** Opening Data for processing block **

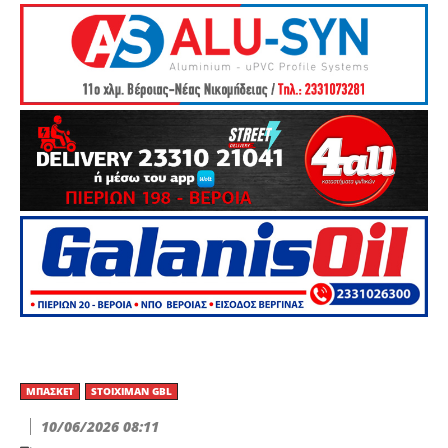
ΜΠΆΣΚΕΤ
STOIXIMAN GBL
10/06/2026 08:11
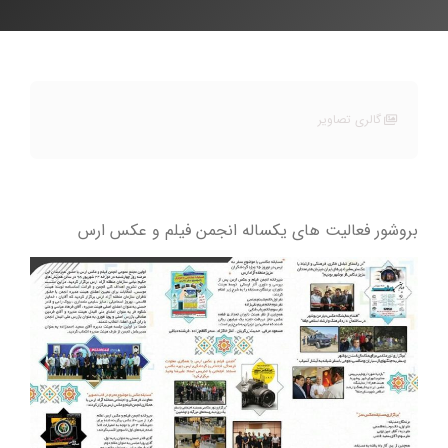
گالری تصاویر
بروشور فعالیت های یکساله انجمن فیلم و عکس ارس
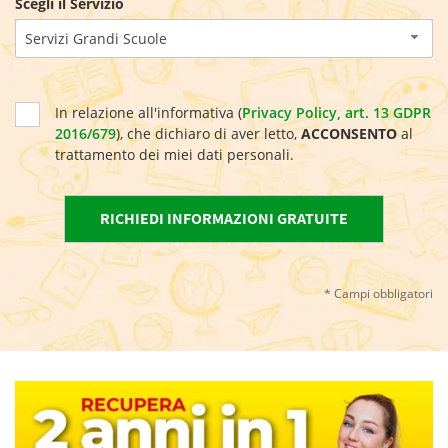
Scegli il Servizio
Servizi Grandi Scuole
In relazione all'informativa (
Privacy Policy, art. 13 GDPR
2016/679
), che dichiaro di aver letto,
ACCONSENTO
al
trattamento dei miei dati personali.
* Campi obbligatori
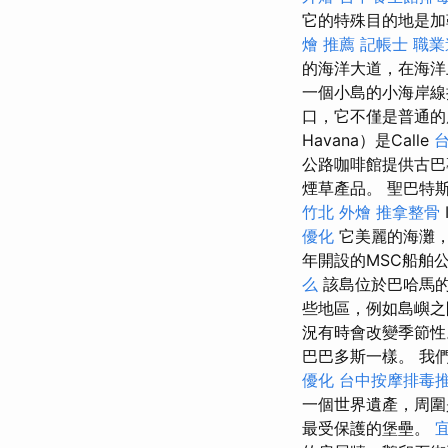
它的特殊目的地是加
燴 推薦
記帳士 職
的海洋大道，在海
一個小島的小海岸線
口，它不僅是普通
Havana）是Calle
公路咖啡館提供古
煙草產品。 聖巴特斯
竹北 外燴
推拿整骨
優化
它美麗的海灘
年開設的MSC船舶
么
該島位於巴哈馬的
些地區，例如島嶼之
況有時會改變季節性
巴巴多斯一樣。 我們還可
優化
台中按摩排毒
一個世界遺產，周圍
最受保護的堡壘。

** Closing Data for processing block **
** Opening Data for processing block **

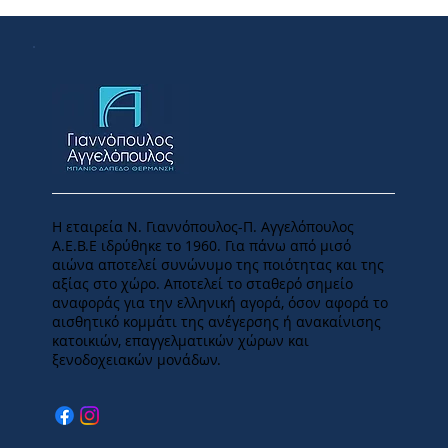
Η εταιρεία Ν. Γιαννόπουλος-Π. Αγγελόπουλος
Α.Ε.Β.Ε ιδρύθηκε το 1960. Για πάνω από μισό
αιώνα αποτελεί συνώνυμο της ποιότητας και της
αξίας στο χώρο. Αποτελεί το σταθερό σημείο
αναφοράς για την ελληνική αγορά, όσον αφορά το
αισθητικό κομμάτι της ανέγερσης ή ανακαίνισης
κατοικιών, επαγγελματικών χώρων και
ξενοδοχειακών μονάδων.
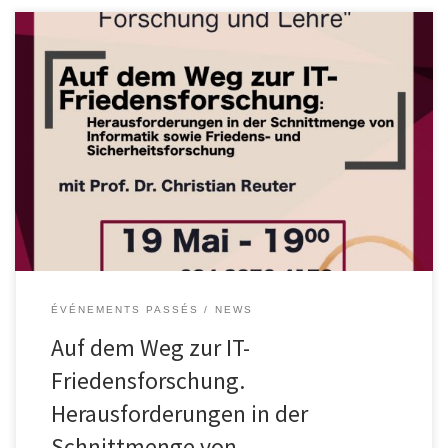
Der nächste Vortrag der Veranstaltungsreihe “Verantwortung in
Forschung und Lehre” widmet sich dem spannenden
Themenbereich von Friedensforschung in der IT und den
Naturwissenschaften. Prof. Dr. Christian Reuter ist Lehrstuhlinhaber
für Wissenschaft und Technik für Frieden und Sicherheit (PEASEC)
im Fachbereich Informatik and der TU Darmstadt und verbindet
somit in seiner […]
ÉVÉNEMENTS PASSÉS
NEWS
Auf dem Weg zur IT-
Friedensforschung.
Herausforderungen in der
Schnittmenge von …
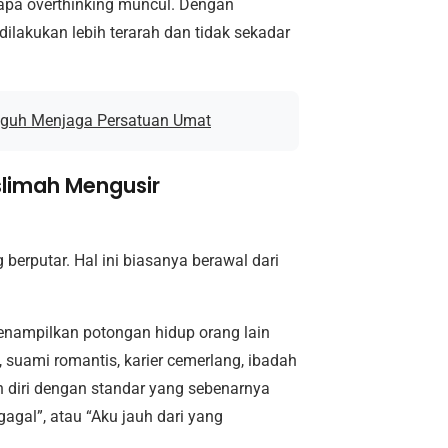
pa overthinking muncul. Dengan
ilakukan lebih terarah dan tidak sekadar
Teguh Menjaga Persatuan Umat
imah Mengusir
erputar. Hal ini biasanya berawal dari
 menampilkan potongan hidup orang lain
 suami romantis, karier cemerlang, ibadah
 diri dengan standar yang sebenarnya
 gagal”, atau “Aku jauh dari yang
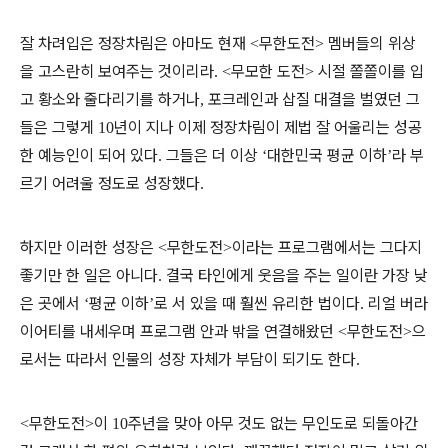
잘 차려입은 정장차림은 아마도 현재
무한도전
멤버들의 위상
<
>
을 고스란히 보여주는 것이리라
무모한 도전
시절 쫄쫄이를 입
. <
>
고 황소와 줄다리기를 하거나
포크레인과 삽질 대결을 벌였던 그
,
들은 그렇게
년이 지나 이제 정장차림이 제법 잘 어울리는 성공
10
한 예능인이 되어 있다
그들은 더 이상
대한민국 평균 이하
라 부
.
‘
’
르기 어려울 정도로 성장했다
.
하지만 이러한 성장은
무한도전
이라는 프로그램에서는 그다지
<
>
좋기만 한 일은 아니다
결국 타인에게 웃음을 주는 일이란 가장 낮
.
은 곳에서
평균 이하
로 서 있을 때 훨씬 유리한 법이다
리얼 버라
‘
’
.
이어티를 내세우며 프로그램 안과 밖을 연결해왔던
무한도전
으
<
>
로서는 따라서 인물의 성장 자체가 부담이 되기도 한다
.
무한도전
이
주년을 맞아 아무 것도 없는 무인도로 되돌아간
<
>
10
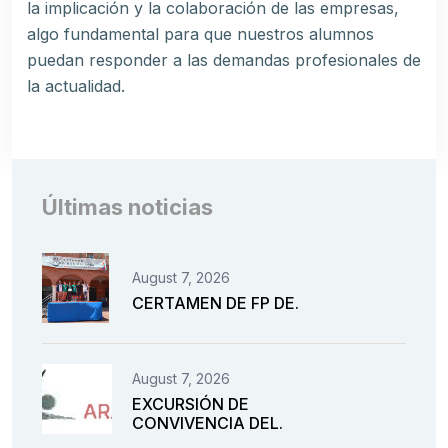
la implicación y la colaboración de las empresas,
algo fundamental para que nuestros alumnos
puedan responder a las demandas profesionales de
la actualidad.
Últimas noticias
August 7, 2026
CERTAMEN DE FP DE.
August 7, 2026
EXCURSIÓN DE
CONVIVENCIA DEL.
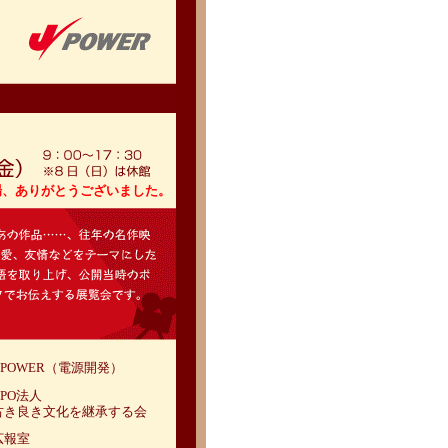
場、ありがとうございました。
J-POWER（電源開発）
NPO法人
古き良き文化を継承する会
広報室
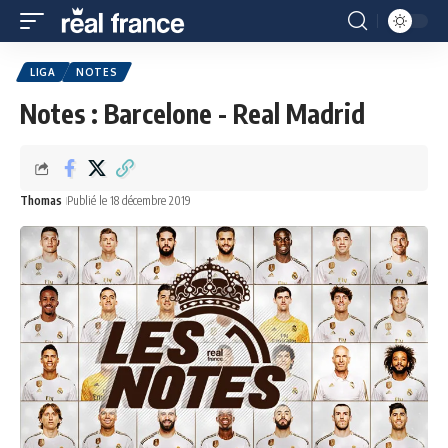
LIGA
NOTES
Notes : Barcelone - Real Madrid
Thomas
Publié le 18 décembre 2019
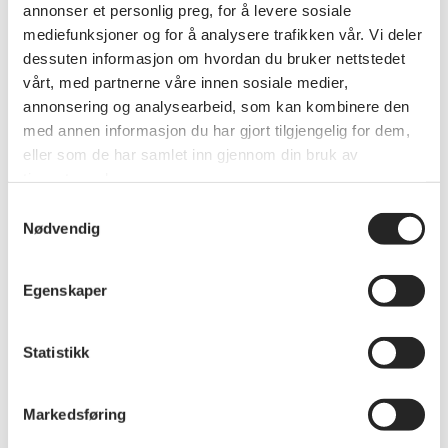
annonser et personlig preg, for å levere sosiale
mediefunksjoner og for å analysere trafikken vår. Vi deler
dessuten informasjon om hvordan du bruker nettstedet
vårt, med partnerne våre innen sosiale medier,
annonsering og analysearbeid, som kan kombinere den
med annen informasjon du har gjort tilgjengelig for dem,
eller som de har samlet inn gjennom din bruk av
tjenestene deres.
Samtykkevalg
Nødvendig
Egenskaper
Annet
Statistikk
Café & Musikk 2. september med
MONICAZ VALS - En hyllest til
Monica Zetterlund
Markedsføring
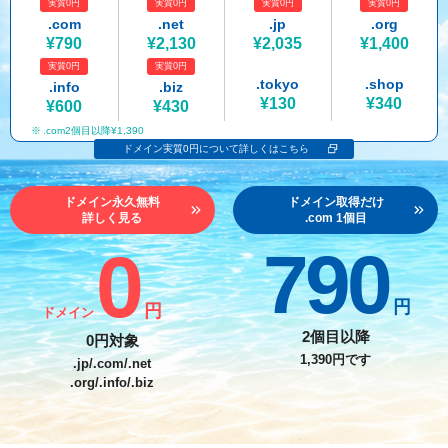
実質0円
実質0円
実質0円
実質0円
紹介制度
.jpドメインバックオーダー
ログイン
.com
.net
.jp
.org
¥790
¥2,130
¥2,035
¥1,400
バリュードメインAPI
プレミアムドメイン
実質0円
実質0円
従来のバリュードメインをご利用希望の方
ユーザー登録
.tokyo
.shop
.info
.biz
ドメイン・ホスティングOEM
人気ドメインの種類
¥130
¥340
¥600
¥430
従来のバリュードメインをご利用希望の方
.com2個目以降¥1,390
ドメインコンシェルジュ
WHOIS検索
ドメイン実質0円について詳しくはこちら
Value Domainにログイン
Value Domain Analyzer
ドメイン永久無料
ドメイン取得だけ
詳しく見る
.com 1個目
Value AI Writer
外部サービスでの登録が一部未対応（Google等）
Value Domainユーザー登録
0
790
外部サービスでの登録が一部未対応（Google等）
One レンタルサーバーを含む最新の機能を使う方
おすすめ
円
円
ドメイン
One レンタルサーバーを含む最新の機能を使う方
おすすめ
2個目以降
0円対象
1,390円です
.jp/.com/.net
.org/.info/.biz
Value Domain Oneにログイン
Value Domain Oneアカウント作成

** Closing Data for processing block **

**Exercise brief:**
Using the listing above, repeat word for word each line from the one with "αιώνα αποτελεί συνώνυμο της ποιότητας και της" down to the one with "imah Mengusir", both included. Omit all pictures.

**Answer box:**
αιώνα αποτελεί συνώνυμο της ποιότητας και της
αξίας στο χώρο. Αποτελεί το σταθερό σημείο
αναφοράς για την ελληνική αγορά, όσον αφορά το
αισθητικό κομμάτι της ανέγερσης ή ανακαίνισης
κατοικιών, επαγγελματικών χώρων και
ξενοδοχειακών μονάδων.
Der nächste Vortrag der Veranstaltungsreihe “Verantwortung in
Forschung und Lehre” widmet sich dem spannenden
Themenbereich von Friedensforschung in der IT und den
Naturwissenschaften. Prof. Dr. Christian Reuter ist Lehrstuhlinhaber
für Wissenschaft und Technik für Frieden und Sicherheit (PEASEC)
im Fachbereich Informatik and der TU Darmstadt und verbindet
somit in seiner […]
ÉVÉNEMENTS PASSÉS
NEWS
Auf dem Weg zur IT-
Friedensforschung.
Herausforderungen in der
Schnittmenge von …
pa overthinking muncul. Dengan
ilakukan lebih terarah dan tidak sekadar
Teguh Menjaga Persatuan Umat
imah Mengusir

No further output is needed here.